SNAKEMAKE – WORKFLOW MANAGAMENT SYSTEM

Analyzing large amounts of data often requires constant, specific tasks and scripts. Therefore, the possibilities offered by workflow management systems are invaluable in the implementation of bioinformatics work. This article describes how the Snakemake system works.

What are workflow management systems?

Workflow management systems allow you to automate processes as well as create repeatable and scalable data analyzes. They provide the perfect infrastructure to configure, control performance, and monitor a defined task sequence. With their help, we can create ready-made rule schemes, which will make it easier for us to start selected processes at any time.

Snakemake – is it worth it?

An example of a workflow management system that is often used in bioinformatics departments is Snakemake. It is distinguished primarily by:

  • intuitive use based on rules and dependencies between them (input/output),
  • readable code, based on the Python scripting language,
  • support for parallel computing on multiple servers (SLURM, Kubernetes) and computing in the cloud (Google Cloud Computing),
  • integration with the Conda work environment (the ability to declare dependencies for the rule execution environment),
  • active development (developer support).

How does the Snakemake workflow management system work?

Everything is based on the rules that describe what should be done to create specific output files by carrying out specific actions.

An example of a simple rule:

rule example:

input:

infile = “input_ {custom} .tsv”

output:

outfile = “output_ {custom} .tsv”

shell: “” “

cat “{input.infile}” | process.sh> “{output.outfile}”

“” “

Invoking such a rule is done by specifying the target file, in this case:

snakemake output_genXone.tsv -n

Snakemake will check if any of the available rules match the selected target file. In our example rule “example”, in the name of the input and output files, the so-called wildcards appeared through curly brackets. This procedure allows you to assign under the wildcards variable, in this case, called “custom”, any string that appears between “input _” / “output_” and “.tsv”. In the above example call for this rule, the text “genXone” was assigned to the wildcards “custom” variable.

Moving on – to create the file “output_genXone.tsv”, we need the input file “input_genXone.tsv”. If such a file is available, the rule may run and Snakemake will inform us. Thanks to the “-n” switch, we can preview what rules will be run and what dependencies between them are in text form, without running the rules themselves.

If creating the file requires running other dependent rules, Snakemake will also inform us about it.

We can create a visual dependency graph with the command:

snakemake output_genXone.tsv –dag | dot -Tsvg> dag.svg

Invoking Snakemake without the “-n” switch will start the job pipeline and produce the expected files.

After configuring SLURM (Slurm Workflow Manager) with the Snakemake system, the same rule can be called with the “ssnakemake” directive (double “s”).

From Make to Snakemake

Snakemake is based on the Make GNU paradigm – workflows are defined according to the rules that govern how to create output files from input files. The dependencies between the rules are determined automatically, creating a DAG (Targeted Acyclic Chart) of tasks that can be automatically paralleled.

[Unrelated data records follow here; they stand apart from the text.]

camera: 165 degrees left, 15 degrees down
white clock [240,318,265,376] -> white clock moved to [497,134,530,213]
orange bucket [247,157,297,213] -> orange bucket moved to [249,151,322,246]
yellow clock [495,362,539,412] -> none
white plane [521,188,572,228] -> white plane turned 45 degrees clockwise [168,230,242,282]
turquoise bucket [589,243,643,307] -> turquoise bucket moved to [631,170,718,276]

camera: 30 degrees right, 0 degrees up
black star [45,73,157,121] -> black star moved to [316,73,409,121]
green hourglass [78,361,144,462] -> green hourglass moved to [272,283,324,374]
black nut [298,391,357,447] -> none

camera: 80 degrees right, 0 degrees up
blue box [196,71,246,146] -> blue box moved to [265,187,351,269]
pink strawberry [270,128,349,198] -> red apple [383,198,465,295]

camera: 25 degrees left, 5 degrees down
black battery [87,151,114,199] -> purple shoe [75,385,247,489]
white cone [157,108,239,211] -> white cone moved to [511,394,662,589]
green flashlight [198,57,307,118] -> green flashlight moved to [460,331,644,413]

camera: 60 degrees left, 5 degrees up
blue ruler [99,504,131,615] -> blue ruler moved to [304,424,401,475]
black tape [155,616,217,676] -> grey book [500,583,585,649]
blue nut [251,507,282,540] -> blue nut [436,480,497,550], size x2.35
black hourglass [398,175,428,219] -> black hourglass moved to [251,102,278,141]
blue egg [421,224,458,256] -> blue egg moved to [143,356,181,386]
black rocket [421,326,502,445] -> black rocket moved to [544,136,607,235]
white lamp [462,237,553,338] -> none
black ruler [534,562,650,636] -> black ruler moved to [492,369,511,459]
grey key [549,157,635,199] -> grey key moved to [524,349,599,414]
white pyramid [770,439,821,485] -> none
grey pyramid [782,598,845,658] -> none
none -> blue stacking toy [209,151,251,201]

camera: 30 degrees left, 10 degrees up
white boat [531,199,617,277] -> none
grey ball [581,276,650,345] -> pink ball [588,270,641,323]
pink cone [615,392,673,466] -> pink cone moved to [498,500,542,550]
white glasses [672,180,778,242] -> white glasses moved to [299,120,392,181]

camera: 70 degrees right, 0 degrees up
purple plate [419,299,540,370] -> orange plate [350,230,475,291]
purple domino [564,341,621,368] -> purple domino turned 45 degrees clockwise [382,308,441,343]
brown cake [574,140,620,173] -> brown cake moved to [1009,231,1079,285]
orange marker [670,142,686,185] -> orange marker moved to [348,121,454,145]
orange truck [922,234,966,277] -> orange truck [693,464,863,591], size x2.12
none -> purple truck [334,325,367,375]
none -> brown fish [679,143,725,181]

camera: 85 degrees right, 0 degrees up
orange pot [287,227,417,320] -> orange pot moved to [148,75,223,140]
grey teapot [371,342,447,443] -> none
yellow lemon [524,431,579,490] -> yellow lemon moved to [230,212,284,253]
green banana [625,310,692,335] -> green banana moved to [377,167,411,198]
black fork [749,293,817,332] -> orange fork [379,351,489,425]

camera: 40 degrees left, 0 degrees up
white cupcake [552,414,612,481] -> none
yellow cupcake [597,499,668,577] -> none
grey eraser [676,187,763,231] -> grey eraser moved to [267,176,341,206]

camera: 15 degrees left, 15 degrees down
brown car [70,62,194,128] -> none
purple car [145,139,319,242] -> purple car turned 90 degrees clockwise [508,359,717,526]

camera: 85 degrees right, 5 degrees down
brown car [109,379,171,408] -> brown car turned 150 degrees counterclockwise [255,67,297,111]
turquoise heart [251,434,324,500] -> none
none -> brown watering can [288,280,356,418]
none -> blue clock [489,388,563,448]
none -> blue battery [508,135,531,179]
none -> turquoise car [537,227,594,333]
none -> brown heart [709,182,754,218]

Workflow management systems in bioinformatics

Various workflow management systems are used in bioinformatics analyzes. In addition to Snakemake, there are, for example, Nextflow, which uses containers with software, or Python Celery, which easily processes large numbers of messages. All of them allow structuring cyclical analyzes (pipelines), significantly accelerating the work of bioinformatics. Thanks to them, we do not have to wait for the completion of each of the rules to run the next one – the selected system will do it for us. Thanks to its compatibility with the Python language and the simplicity of operation, Snakemake is easily digestible, and the support for parallel computing and cloud solutions makes it one of the most-used workflow management systems in the field of bioinformatics and more.